Everyone is comparing agent frameworks: LangGraph, CrewAI, AutoGen, OpenAI Agents SDK, Claude Code, Codex, MCP routers, custom harnesses.
That comparison matters, but it misses the layer that starts hurting once the demo works.
The framework creates the workflow. It does not automatically answer:
- what is installed and running locally?
- which tools, MCP servers, skills, and providers are mounted?
- what repo, files, or workspace state were in scope?
- what did the agent change?
- which actions created side effects?
- which actions required approval, warning, redaction, block, or review?
- what evidence came from tests, evals, traces, or browser checks?
- what can be retried, resumed, rolled back, or cleaned up safely?
That is the layer we are building Armorer for: a local control plane around agents.
The split we are converging on:
- Armorer: sessions, jobs, tool inventory, config, approvals, run records, and recovery
- Armorer Guard: fast runtime decisions on proposed tool calls and model/tool-output transitions
The goal is not to replace agent frameworks. It is to make agents operable once they exist.
The artifact I keep coming back to is a run receipt.
A useful agent run receipt should capture:
- the agent/app, version, and config
- the mounted tools, MCP servers, skills, and providers
- the workspace/repo/files in scope
- checkpoints before and after the run
- tool calls and side effects
- approval and review decisions
- test/eval/check evidence
- retry, resume, rollback, and cleanup state
Without this, debugging agent runs turns into transcript archaeology.
With it, operating agents starts to feel more like operating software again.
Repos:
- Armorer: https://github.com/ArmorerLabs/Armorer
- Armorer Guard: https://github.com/ArmorerLabs/Armorer-Guard
Questions I would love feedback on:
- What is the minimum useful run receipt for an agent session?
- Which approval events should become first-class history?
- Where should MCP/tool metadata stop and runtime policy begin?
- What recovery action do you wish your agent harness exposed after a bad run?
Top comments (7)
I'd argue receipts and containment are two halves of the same maturity step: receipts tell you what the agent did, containment bounds what it could have done. Frameworks give you neither by default.
Curious if you've found a clean way to make receipts tamper-evident, that's where I keep getting stuck.
On "where should MCP/tool metadata stop and runtime policy begin" — the boundary gets clearer when tools return structured, verifiable payloads instead of prose.
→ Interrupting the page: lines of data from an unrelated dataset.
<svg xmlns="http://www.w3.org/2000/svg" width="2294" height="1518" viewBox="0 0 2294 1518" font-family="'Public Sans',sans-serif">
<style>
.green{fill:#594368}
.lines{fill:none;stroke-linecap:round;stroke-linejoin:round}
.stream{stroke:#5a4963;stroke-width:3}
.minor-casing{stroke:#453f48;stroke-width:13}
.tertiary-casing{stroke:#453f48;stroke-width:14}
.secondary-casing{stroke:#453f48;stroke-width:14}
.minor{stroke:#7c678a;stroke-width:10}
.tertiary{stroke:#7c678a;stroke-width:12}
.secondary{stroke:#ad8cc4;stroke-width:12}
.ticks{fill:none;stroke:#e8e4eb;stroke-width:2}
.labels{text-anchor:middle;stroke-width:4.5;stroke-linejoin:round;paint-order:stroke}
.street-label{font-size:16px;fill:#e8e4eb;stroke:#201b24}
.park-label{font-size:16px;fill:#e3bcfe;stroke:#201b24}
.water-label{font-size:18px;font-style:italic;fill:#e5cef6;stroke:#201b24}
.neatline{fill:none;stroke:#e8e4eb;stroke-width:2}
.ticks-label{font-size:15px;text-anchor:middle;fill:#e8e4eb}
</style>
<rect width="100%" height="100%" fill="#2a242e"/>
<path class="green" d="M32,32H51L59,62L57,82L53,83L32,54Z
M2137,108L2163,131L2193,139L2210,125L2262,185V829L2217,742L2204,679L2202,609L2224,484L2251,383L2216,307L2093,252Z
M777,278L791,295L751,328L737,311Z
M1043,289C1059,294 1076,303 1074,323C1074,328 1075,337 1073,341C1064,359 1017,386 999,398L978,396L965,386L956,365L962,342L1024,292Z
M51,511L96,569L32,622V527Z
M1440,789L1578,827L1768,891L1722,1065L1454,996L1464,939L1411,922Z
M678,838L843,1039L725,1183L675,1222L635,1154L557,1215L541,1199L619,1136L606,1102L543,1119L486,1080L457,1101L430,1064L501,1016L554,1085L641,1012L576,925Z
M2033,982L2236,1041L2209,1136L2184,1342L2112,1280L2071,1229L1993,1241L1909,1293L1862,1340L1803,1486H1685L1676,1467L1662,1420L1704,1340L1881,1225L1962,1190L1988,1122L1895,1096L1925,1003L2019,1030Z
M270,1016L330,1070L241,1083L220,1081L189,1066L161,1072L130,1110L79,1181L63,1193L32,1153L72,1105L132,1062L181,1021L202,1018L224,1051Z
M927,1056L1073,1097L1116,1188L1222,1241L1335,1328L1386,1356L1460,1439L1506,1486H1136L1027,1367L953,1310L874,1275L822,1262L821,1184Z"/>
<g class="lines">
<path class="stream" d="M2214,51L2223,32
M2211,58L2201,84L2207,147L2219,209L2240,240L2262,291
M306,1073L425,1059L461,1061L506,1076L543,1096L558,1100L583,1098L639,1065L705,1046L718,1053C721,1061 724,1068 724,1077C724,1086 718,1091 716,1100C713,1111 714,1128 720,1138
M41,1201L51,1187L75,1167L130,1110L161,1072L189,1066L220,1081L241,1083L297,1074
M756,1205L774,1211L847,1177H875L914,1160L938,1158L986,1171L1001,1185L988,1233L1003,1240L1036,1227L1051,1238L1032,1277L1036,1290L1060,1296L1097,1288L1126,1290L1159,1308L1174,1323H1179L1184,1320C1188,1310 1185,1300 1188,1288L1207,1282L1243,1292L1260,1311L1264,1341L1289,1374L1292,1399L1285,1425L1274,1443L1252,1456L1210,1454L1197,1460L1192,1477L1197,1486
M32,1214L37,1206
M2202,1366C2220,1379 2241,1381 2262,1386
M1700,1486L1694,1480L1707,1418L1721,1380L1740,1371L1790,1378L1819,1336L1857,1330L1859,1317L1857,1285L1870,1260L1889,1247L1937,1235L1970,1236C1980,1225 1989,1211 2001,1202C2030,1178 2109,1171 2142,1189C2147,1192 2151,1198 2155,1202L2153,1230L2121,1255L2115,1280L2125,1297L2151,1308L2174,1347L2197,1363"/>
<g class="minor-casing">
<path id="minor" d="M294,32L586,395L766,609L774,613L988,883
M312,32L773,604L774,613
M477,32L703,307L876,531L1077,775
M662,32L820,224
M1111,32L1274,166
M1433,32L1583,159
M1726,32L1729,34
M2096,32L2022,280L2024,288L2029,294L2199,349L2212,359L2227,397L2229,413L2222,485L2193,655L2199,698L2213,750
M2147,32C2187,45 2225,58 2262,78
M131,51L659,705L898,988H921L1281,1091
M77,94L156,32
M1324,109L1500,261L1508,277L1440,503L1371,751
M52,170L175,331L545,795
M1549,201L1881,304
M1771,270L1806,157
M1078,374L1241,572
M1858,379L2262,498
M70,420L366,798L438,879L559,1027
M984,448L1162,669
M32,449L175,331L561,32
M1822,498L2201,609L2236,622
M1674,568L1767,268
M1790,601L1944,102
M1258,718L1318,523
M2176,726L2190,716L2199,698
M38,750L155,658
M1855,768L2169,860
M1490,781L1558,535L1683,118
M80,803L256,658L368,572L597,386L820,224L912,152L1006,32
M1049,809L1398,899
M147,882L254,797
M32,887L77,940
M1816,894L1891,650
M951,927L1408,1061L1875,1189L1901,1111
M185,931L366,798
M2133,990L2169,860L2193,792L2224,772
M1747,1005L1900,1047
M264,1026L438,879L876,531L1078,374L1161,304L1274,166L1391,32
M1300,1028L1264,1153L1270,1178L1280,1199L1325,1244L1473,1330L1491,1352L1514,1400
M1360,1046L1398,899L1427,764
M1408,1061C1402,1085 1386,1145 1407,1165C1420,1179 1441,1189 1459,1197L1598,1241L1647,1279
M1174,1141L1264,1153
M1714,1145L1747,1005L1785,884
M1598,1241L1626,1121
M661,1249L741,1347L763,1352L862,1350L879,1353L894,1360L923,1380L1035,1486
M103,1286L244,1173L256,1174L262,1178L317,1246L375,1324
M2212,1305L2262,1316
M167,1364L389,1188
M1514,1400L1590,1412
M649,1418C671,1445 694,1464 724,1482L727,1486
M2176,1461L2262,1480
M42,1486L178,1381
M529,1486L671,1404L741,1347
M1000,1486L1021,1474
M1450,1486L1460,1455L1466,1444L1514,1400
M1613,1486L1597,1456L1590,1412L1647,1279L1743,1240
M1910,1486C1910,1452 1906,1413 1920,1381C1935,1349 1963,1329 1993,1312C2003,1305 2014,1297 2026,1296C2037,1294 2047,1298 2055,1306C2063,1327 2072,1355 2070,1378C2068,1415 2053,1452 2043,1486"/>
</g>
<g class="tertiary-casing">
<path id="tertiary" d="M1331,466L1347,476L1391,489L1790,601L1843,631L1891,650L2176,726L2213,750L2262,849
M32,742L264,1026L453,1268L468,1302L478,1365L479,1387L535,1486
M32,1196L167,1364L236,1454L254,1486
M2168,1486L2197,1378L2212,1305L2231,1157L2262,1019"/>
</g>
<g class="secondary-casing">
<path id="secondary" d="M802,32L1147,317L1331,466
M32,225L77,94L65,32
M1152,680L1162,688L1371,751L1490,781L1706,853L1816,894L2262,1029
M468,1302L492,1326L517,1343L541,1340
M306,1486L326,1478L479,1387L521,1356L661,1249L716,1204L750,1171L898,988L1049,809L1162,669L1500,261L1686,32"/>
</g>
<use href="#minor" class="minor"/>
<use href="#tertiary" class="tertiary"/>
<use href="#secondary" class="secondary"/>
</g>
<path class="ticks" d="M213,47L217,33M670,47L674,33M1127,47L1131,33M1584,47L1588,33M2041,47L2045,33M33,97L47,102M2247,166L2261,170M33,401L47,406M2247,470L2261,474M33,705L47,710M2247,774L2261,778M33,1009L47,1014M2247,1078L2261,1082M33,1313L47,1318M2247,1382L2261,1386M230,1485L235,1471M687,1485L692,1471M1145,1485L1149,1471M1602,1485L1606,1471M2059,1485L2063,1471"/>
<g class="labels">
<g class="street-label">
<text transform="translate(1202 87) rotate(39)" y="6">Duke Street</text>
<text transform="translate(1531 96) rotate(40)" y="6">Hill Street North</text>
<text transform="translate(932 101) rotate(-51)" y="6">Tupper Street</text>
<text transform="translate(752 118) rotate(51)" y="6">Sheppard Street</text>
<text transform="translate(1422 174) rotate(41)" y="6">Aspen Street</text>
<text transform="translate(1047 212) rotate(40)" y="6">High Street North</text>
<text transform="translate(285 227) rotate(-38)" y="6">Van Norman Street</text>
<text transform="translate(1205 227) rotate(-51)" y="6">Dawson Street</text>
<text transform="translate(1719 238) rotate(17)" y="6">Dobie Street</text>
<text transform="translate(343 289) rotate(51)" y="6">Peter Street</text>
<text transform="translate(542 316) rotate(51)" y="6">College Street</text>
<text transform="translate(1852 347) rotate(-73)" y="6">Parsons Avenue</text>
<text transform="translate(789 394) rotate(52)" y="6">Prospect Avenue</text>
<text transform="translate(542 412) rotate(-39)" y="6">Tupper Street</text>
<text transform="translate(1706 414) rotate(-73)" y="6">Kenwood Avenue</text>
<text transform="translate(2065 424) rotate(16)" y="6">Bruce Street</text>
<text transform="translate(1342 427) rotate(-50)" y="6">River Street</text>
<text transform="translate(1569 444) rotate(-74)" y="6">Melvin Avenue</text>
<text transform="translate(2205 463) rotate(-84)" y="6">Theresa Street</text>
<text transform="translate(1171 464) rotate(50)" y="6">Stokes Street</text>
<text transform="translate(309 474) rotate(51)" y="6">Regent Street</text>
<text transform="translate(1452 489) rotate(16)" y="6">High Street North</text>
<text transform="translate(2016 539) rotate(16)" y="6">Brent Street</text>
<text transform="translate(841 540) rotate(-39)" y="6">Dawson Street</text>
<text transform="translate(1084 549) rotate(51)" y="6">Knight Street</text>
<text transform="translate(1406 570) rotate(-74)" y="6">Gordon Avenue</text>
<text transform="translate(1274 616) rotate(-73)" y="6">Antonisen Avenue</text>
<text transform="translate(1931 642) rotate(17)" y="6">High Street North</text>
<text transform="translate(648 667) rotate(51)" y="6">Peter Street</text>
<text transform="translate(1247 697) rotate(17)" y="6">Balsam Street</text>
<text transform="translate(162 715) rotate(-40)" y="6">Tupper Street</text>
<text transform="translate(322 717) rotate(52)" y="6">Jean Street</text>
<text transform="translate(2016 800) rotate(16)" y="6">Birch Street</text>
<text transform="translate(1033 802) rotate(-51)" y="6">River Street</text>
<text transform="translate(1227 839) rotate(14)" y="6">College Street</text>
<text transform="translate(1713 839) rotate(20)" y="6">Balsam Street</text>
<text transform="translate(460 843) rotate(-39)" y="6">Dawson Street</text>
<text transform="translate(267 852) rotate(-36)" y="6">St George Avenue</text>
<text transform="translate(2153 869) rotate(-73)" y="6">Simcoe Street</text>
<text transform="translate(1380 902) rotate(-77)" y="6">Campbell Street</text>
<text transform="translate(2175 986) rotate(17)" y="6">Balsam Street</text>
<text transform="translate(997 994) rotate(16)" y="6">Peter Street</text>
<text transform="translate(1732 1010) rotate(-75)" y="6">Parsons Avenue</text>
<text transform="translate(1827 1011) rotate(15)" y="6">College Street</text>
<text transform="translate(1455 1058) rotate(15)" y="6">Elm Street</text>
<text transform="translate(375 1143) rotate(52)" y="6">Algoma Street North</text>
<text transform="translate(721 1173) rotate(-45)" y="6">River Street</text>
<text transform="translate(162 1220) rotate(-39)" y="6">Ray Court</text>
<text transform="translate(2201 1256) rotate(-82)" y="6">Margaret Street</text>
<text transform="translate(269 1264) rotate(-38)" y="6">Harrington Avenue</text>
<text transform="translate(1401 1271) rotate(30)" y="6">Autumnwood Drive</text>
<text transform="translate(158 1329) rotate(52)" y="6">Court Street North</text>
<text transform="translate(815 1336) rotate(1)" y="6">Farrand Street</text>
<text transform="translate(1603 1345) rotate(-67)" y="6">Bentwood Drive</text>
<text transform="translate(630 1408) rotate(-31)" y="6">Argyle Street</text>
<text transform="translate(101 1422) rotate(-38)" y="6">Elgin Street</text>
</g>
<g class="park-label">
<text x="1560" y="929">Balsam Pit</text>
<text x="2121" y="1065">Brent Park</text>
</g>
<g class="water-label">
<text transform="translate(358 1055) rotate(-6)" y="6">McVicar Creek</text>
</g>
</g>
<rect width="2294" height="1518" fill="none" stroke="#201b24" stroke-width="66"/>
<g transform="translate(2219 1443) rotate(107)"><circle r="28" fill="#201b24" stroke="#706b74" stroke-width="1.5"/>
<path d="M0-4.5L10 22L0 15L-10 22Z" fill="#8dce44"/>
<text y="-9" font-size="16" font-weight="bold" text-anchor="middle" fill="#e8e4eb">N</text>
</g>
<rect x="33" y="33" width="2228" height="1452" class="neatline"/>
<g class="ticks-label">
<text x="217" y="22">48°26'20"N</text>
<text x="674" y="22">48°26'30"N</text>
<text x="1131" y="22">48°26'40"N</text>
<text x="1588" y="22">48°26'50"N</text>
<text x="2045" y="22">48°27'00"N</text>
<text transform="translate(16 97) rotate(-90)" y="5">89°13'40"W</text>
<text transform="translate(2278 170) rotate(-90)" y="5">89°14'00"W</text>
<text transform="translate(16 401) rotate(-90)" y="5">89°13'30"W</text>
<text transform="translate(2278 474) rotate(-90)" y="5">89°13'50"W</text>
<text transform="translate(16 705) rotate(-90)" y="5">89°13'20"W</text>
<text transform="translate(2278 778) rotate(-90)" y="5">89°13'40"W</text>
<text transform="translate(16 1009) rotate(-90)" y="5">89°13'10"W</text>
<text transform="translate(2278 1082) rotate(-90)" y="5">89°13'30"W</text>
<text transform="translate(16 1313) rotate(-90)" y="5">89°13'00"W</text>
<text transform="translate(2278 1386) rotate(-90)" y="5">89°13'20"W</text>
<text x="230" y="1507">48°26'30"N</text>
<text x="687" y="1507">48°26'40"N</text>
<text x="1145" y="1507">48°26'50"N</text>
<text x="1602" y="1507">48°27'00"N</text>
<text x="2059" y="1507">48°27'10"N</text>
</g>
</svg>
On Helium MCP (finance/news), a news-bias call returns 37 numeric dimensions per source plus a corpus timestamp; a top-strategies call returns forecast %, lower/upper bounds, and a resolution date. Those map cleanly to run receipts: tool name, params, numeric outputs, corpus freshness.
We built browser dashboards on the same CORS-open REST endpoints for human review before trusting agent output:
connerlambden.github.io/helium-new...
Curious if you'd model receipt schema differently for numeric vs narrative tool outputs.
Great breakdown of the control plane gap. I ran into the same problem — frameworks handle the workflow but don't give you fine-grained control over when agents should think vs. act. Built a small hook-based plugin called Brainstorm-Mode (mehmetcanfarsak/Brainstorm-Mode on GitHub) that uses PreToolUse hooks to block tool calls during ideation. Three modes (divergent, actionable, academic) keep the agent in the right headspace instead of jumping straight to execution. Feels like a natural extension of that runtime decision layer you described.
That is a nice example of the same boundary at a smaller scope. I like the “think vs act” split because it turns a fuzzy instruction into a runtime mode the agent has to respect. The next useful step might be recording which mode was active when a tool call was blocked, so the hook decision becomes reviewable later too.
On the minimum-useful question: the filter is whatever you can't reconstruct later. Half your eight items are recoverable after the fact, tool inventory, config, workspace state, you can re-derive most of that. The three you can't are the diff (what the agent changed), the before/after checkpoint (so you can actually roll back, not just read about it), and the approval/block decision together with the rule that produced it. That last pairing is the one teams drop: a receipt that records "approved" without recording what it was approved against is a receipt you can't audit, because you can't tell whether Guard checked the right thing or nothing at all. Which ties your two components together. Guard makes the decision; the receipt is only trustworthy if it captures the decision and its triggering rule, not just the outcome. Outcome without the rule is transcript archaeology with extra steps.
That filter is very helpful: whatever you cannot reconstruct later. I agree the approval/block result is not enough by itself; the triggering rule and the evaluated artifact need to travel with it. Otherwise the record proves a decision happened, but not whether the right decision procedure ran.